Almost all are women; the only man in the group was former First Lady deputy press secretary Neel Lattimore. Most worked in the Clinton Administration, and have been personal friends and confidants of Hillary Clinton since at least then, if not earlier. The name Hillaryland dates back to the Bill Clinton's 1992 presidential campaign, when it was the portion of his Little Rock, Arkansas "war room" that housed Hillary Clinton's staff.[5] Later it became better known as the moniker for the area of the West Wing of the White House in which the First Lady's staff had their offices; according to Clinton, Hillaryland had its own subculture, based on camaraderie, never leaking information to the press, and having plenty of toys and cookies around for the children of staffers – as Hillary put it, "While the West Wing had a tendency to leak... Hillaryland never did, and every child who ever visited knew exactly where we stashed the cookies."[5] Clinton biographers Jeff Gerth and Don Van Natta, Jr. described Hillaryland as "an important subculture during the Clinton presidency."[6]

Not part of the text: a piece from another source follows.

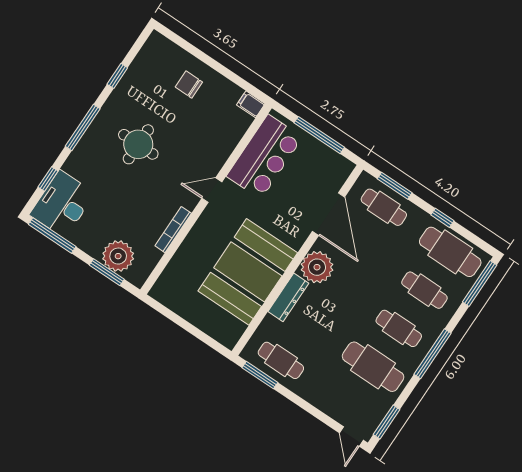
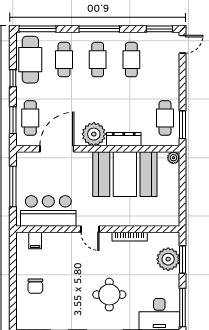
filing cabinet: (251, 104) -> (35, 241), moved
round table: (138, 144) -> (109, 295), moved
plant: (229, 340) -> (173, 158), added
cafe table: (373, 367) -> (131, 60), width x0.73, depth x0.74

The advisers were also present during Clinton's tenure as U.S. Senator.[6] But the role of Hillaryland came under considerable discussion during and after Clinton's 2008 presidential campaign that she conducted while senator.[7][8] Michelle Cottle of New York magazine described its role as "less a campaign entity than an extended sisterhood defined by its devotion to its namesake. Even so, the group's protective ethos dominates her presidential campaign, where loyalty is demanded, self-promotion frowned upon, and talking out of school, especially to the press, [is strongly discouraged]."[7] As campaign chroniclers John Heilemann and Mark Halperin later wrote, "the people comprising it ... were loyal to a fault, smart and ruthless, hard-headed and hardboiled. ... They referred to themselves collectively as Hillaryland, and everyone else in politics did too."[9] By this point the definition of Hillaryland was often expanded a bit to include campaign insiders such as chief strategist Mark Penn.[9]
After she ended up losing the 2008 Democratic nomination, critics often focused on the limited and isolated circle of advisers and dysfunctional management style as one of the reasons behind the campaign's failure.[8][10] One criticism was that she valued personal loyalty over the ability to do the job.[8] The level of protection and the consequent inability to criticize failed tactics—and the public perception that Clinton needed that much protection—alarmed critics in 2015 as well,[11] prior to her loss in the general election the following year.